3 football clubs run an ad campaign
A supporter of club A has 10% chance switching B and 1% switching C
A supporter of club B has a 5% chance of switching to C and 1% of switching to A
A supported of club C has a 6% chance of switching to A and 2% of switching to B
10000 potential supporters
Find Long Run average expected supporters for each club
0.89 O.O1 0.06 = 0.96 = 3200
0.1 0.94 0.02 = 1.06 = 3533
0.01 0.05 0.92 = 0.98 = 3267
I don't think this is correct, 3x3 matrix, tried formatting but won't work am I on the right track with a 3x3 matrix?

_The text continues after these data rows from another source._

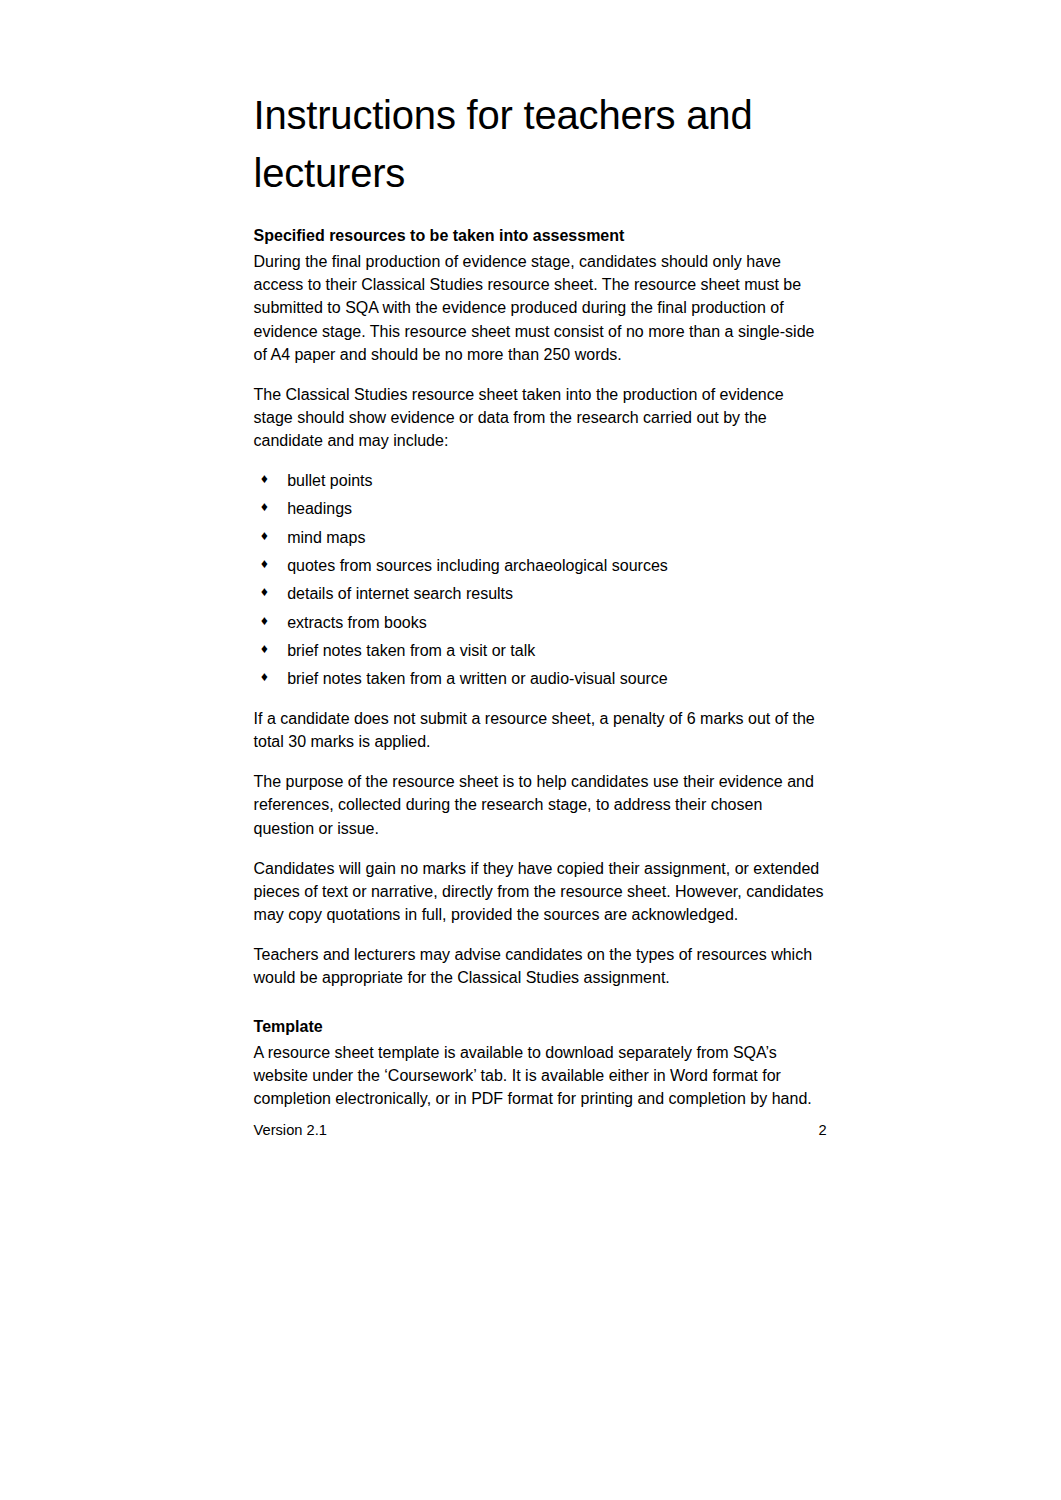Instructions for teachers and lecturers
Specified resources to be taken into assessment
During the final production of evidence stage, candidates should only have access to their Classical Studies resource sheet. The resource sheet must be submitted to SQA with the evidence produced during the final production of evidence stage. This resource sheet must consist of no more than a single-side of A4 paper and should be no more than 250 words.
The Classical Studies resource sheet taken into the production of evidence stage should show evidence or data from the research carried out by the candidate and may include:
bullet points
headings
mind maps
quotes from sources including archaeological sources
details of internet search results
extracts from books
brief notes taken from a visit or talk
brief notes taken from a written or audio-visual source
If a candidate does not submit a resource sheet, a penalty of 6 marks out of the total 30 marks is applied.
The purpose of the resource sheet is to help candidates use their evidence and references, collected during the research stage, to address their chosen question or issue.
Candidates will gain no marks if they have copied their assignment, or extended pieces of text or narrative, directly from the resource sheet. However, candidates may copy quotations in full, provided the sources are acknowledged.
Teachers and lecturers may advise candidates on the types of resources which would be appropriate for the Classical Studies assignment.
Template
A resource sheet template is available to download separately from SQA’s website under the ‘Coursework’ tab. It is available either in Word format for completion electronically, or in PDF format for printing and completion by hand.
Version 2.1 2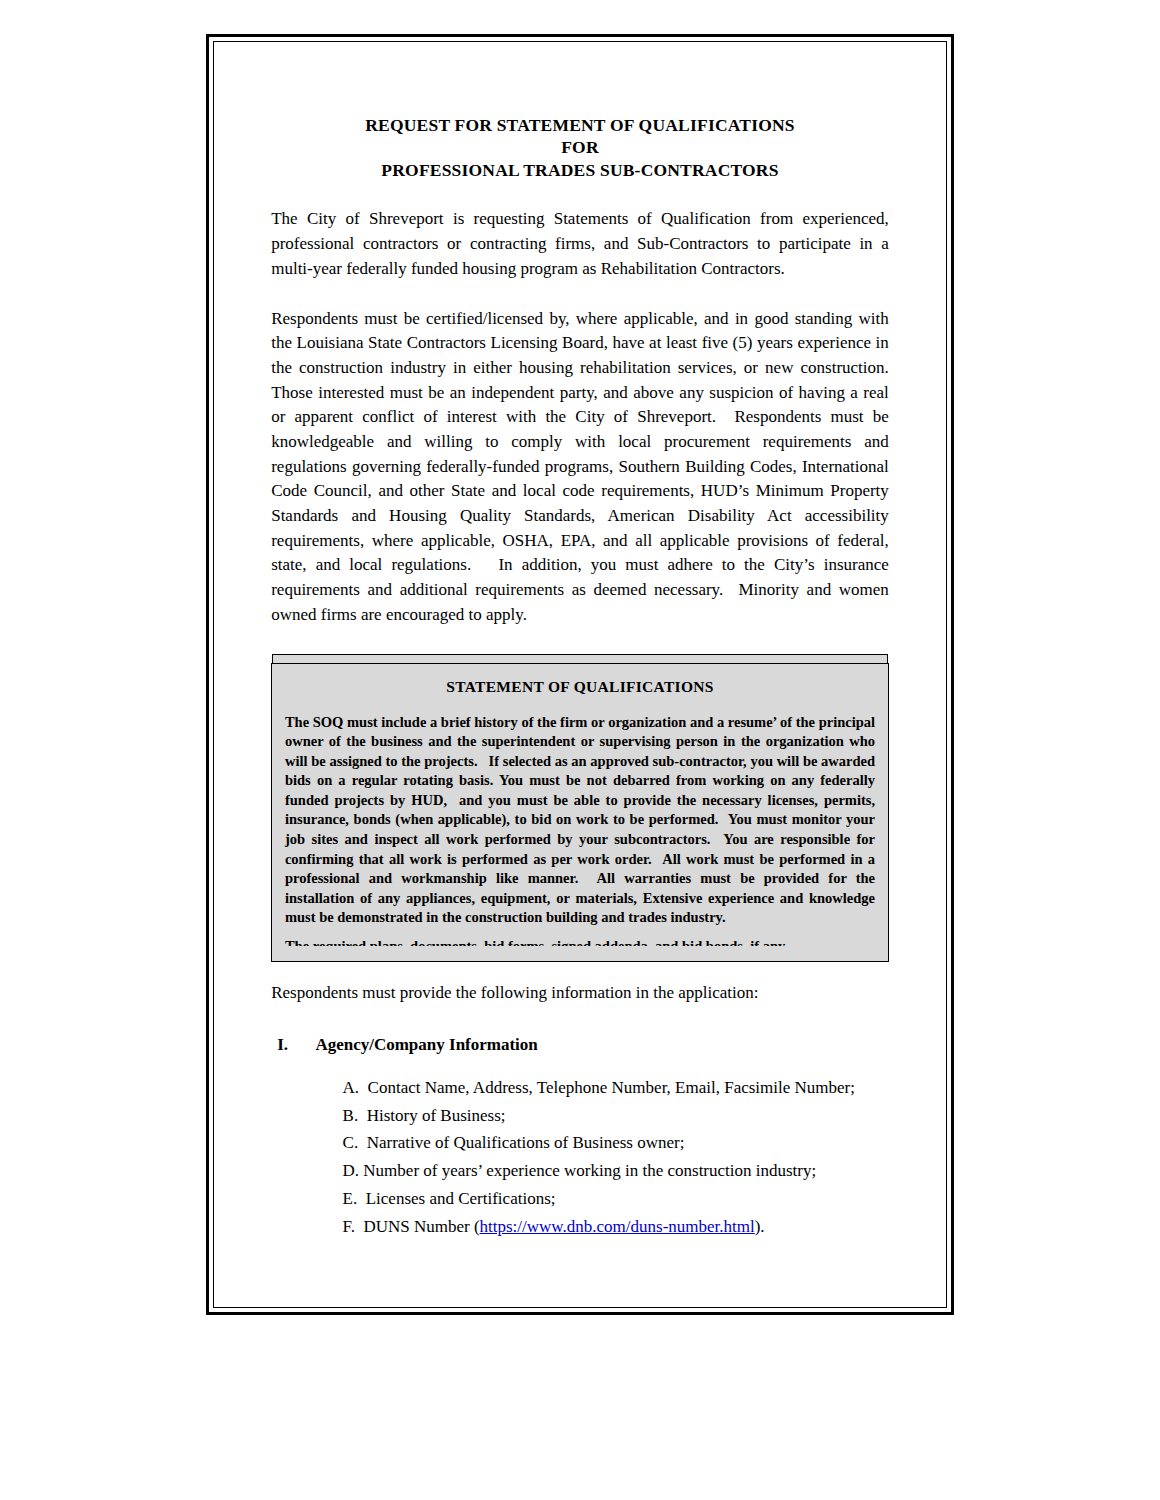REQUEST FOR STATEMENT OF QUALIFICATIONS FOR PROFESSIONAL TRADES SUB-CONTRACTORS
The City of Shreveport is requesting Statements of Qualification from experienced, professional contractors or contracting firms, and Sub-Contractors to participate in a multi-year federally funded housing program as Rehabilitation Contractors.
Respondents must be certified/licensed by, where applicable, and in good standing with the Louisiana State Contractors Licensing Board, have at least five (5) years experience in the construction industry in either housing rehabilitation services, or new construction. Those interested must be an independent party, and above any suspicion of having a real or apparent conflict of interest with the City of Shreveport. Respondents must be knowledgeable and willing to comply with local procurement requirements and regulations governing federally-funded programs, Southern Building Codes, International Code Council, and other State and local code requirements, HUD’s Minimum Property Standards and Housing Quality Standards, American Disability Act accessibility requirements, where applicable, OSHA, EPA, and all applicable provisions of federal, state, and local regulations. In addition, you must adhere to the City’s insurance requirements and additional requirements as deemed necessary. Minority and women owned firms are encouraged to apply.
STATEMENT OF QUALIFICATIONS
The SOQ must include a brief history of the firm or organization and a resume’ of the principal owner of the business and the superintendent or supervising person in the organization who will be assigned to the projects. If selected as an approved sub-contractor, you will be awarded bids on a regular rotating basis. You must be not debarred from working on any federally funded projects by HUD, and you must be able to provide the necessary licenses, permits, insurance, bonds (when applicable), to bid on work to be performed. You must monitor your job sites and inspect all work performed by your subcontractors. You are responsible for confirming that all work is performed as per work order. All work must be performed in a professional and workmanship like manner. All warranties must be provided for the installation of any appliances, equipment, or materials, Extensive experience and knowledge must be demonstrated in the construction building and trades industry.
The required plans, documents, bid forms, signed addenda, and bid bonds, if any.
Respondents must provide the following information in the application:
I. Agency/Company Information
A. Contact Name, Address, Telephone Number, Email, Facsimile Number;
B. History of Business;
C. Narrative of Qualifications of Business owner;
D. Number of years’ experience working in the construction industry;
E. Licenses and Certifications;
F. DUNS Number (https://www.dnb.com/duns-number.html).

We can construct a system of linear equations to figure out the number each of the teams has after a long time:
$$A = 0.89A+0.01B+0.06C\\ B = 0.1A + 0.94B + 0.02C\\ C = 0.01A + 0.05B + 0.92C$$
This is how the numbers of supporters change in one "iteration". If we subtract the left side from both sides, we end up with a nice system in terms of $A, B,$ and $C$: $$\begin{bmatrix}-0.11 & 0.01 & 0.06\\ 0.1 &-0.06 & 0.02\\ 0.01 & 0.05 & -0.08\end{bmatrix}\begin{bmatrix}A\\B\\C\end{bmatrix} = \begin{bmatrix}0\\0\\0\end{bmatrix}.$$
Solving this yields $B$ and $C$: $B = \frac{41A}{19}$ and $C = \frac{28A}{19}$, however leaves $A$ free to be any number.
To figure out exactly how many fans each team ends up with, we must set $A+B+C$ equal to $10000$. This will be easily solved for $A$, given that $B$ and $C$ are defined as fractions of it.
$$A+B+C = \frac{19A+41A+28A}{19} = \frac{88}{19}A=10000\\ \implies A = \frac{190000}{88}\approx2159.$$
Thus, after a long time, club $A$ will have about $2159$ fans, $B$ will have $4659$ fans, and club $C$ will have $3182$ fans.